Ou alors, Coplan, ainsi qu’on le surnomme, représenterait-il une menace pour la junte au pouvoir, au point de justifier le recours à ces méthodes dignes d’une autre époque pour le retrouver au plus vite ? Quoi qu’il en soit, ces abus des FDS sur des populations innocentes, ne sauraient se justifier.
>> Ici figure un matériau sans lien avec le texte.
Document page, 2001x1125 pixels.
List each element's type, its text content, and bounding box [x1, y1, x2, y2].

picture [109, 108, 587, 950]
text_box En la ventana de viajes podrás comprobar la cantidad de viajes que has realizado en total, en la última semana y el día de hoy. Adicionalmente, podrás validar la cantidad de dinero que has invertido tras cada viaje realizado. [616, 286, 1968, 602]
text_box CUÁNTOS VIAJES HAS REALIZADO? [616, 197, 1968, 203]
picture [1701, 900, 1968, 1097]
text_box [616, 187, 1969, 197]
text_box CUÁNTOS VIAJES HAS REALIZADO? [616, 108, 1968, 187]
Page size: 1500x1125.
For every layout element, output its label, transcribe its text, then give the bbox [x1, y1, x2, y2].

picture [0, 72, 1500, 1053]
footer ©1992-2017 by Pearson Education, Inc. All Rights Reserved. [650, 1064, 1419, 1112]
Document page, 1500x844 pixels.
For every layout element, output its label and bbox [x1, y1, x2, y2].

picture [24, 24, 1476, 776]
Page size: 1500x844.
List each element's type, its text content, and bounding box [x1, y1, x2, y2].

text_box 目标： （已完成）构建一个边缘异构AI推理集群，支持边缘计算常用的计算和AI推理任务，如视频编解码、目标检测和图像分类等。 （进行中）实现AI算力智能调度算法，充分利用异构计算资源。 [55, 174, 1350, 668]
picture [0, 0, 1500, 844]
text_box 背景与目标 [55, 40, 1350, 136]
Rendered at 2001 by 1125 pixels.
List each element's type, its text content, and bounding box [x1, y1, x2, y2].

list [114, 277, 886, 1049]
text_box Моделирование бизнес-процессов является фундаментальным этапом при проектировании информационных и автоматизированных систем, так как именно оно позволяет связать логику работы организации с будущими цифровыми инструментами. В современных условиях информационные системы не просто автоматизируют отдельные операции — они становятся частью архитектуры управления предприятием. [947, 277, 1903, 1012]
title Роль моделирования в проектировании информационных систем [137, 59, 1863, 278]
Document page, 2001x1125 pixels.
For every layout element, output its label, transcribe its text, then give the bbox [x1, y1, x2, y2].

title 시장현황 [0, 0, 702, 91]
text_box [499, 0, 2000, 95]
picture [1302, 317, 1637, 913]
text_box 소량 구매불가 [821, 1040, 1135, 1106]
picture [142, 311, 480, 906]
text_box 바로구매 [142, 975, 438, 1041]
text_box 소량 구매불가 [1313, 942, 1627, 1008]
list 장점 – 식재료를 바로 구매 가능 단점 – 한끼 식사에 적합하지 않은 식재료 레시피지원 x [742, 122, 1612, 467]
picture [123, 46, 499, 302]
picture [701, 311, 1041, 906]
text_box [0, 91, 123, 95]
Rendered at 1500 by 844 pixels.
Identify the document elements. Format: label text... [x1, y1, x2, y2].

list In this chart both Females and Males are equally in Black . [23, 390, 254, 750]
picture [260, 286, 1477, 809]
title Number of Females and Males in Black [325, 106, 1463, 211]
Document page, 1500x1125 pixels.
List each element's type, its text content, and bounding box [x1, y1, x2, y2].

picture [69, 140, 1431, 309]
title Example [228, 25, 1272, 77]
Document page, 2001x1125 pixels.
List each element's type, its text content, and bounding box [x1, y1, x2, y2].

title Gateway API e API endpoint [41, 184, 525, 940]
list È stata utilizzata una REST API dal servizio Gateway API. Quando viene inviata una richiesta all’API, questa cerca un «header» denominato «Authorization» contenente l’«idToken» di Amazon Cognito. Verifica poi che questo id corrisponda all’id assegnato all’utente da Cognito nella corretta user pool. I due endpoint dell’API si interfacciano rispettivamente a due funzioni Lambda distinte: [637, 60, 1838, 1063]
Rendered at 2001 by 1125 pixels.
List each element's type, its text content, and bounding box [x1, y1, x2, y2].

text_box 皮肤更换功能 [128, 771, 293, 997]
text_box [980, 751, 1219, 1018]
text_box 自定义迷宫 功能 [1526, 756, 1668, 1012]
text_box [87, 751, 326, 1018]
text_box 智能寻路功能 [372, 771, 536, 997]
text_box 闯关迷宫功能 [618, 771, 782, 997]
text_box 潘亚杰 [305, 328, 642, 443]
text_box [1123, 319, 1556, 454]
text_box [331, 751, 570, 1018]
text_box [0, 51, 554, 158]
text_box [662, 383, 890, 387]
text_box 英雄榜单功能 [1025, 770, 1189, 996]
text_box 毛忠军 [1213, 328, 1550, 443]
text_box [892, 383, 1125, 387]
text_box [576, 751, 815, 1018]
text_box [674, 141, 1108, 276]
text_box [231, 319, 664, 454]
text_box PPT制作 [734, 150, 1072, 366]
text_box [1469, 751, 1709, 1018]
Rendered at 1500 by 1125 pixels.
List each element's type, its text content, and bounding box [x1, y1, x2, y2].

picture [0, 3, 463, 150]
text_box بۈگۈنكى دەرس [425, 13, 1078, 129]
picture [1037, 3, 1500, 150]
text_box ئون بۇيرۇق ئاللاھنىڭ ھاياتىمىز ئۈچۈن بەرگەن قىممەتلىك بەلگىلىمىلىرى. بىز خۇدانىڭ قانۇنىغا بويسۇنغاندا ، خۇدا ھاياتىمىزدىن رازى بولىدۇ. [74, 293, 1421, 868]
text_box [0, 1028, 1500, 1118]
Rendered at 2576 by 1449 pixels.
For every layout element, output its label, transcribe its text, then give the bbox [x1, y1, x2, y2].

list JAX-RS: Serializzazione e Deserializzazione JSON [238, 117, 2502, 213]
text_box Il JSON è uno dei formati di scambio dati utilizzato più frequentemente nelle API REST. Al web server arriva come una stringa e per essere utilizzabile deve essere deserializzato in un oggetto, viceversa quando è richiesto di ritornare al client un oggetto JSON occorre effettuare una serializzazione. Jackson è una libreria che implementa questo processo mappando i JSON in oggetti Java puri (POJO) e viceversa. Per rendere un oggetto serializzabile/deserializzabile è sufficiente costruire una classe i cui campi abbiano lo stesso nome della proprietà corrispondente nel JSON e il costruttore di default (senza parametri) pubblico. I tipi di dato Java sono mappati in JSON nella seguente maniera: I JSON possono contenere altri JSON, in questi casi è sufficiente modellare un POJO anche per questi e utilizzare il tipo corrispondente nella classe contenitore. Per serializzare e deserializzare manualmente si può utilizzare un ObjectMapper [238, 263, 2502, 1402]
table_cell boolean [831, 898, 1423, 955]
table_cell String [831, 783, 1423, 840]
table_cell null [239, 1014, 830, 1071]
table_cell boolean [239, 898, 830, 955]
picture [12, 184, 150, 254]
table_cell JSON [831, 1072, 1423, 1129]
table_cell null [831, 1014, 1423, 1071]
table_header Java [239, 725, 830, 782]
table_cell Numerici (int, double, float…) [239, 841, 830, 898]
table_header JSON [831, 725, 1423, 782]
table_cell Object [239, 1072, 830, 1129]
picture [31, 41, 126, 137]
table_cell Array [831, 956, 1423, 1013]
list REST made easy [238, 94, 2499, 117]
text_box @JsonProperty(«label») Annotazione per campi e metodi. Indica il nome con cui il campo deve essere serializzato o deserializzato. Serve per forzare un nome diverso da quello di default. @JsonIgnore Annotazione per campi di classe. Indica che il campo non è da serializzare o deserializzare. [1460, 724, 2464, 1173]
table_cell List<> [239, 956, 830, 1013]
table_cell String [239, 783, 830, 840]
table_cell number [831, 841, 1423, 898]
Et ce, même dans un Etat d’exception, car ce n’est pas parce qu’on a des liens de proximité avec un criminel que l’on est forcément comptable de ses méfaits.
C’est pourquoi les autorités guinéennes gagneraient à prendre en considération l’interpellation du Barreau pour rectifier le tir. Autrement, à trop persister dans les exactions contre de paisibles citoyens, le pouvoir risque de se mettre le peuple à dos. Au-delà, on peut s’interroger sur l’impact de cette évasion rocambolesque sur la suite du procès. Surtout en l’absence d’un personnage-clé comme Claude Pivi qui n’a visiblement pas fini ses déballages.
Si cela n’est pas un frein à la poursuite du procès, on peut se demander si ce ne sera pas un obstacle à la manifestation de la vérité. A moins que d’ici là, la traque du Vieux soldat produise les effets escomptés et se conclue par le ré-encagement de l’oiseau envolé, au plus grand soulagement des autorités, mais aussi des populations qui ne cessent de subir les conséquences et les désagréments d’une situation à laquelle elles sont totalement étrangères.